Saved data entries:

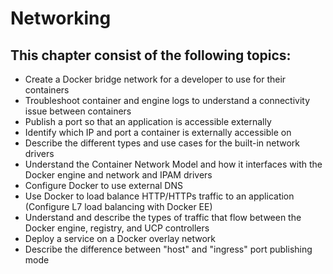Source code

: # Networking

## This chapter consist of the following topics:
- Create a Docker bridge network for a developer to use for their containers
- Troubleshoot container and engine logs to understand a connectivity issue between containers
- Publish a port so that an application is accessible externally
- Identify which IP and port a container is externally accessible on
- Describe the different types and use cases for the built-in network drivers
- Understand the Container Network Model and how it interfaces with the Docker engine and network and IPAM drivers
- Configure Docker to use external DNS
- Use Docker to load balance HTTP/HTTPs traffic to an application (Configure L7 load balancing with Docker EE)
- Understand and describe the types of traffic that flow between the Docker engine, registry, and UCP controllers
- Deploy a service on a Docker overlay network
- Describe the difference between "host" and "ingress" port publishing mode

### [Problem statement]
All entries above should be printed exactly, though without their pictures.

### [Result]
Source code

: # Networking

## This chapter consist of the following topics:
- Create a Docker bridge network for a developer to use for their containers
- Troubleshoot container and engine logs to understand a connectivity issue between containers
- Publish a port so that an application is accessible externally
- Identify which IP and port a container is externally accessible on
- Describe the different types and use cases for the built-in network drivers
- Understand the Container Network Model and how it interfaces with the Docker engine and network and IPAM drivers
- Configure Docker to use external DNS
- Use Docker to load balance HTTP/HTTPs traffic to an application (Configure L7 load balancing with Docker EE)
- Understand and describe the types of traffic that flow between the Docker engine, registry, and UCP controllers
- Deploy a service on a Docker overlay network
- Describe the difference between "host" and "ingress" port publishing mode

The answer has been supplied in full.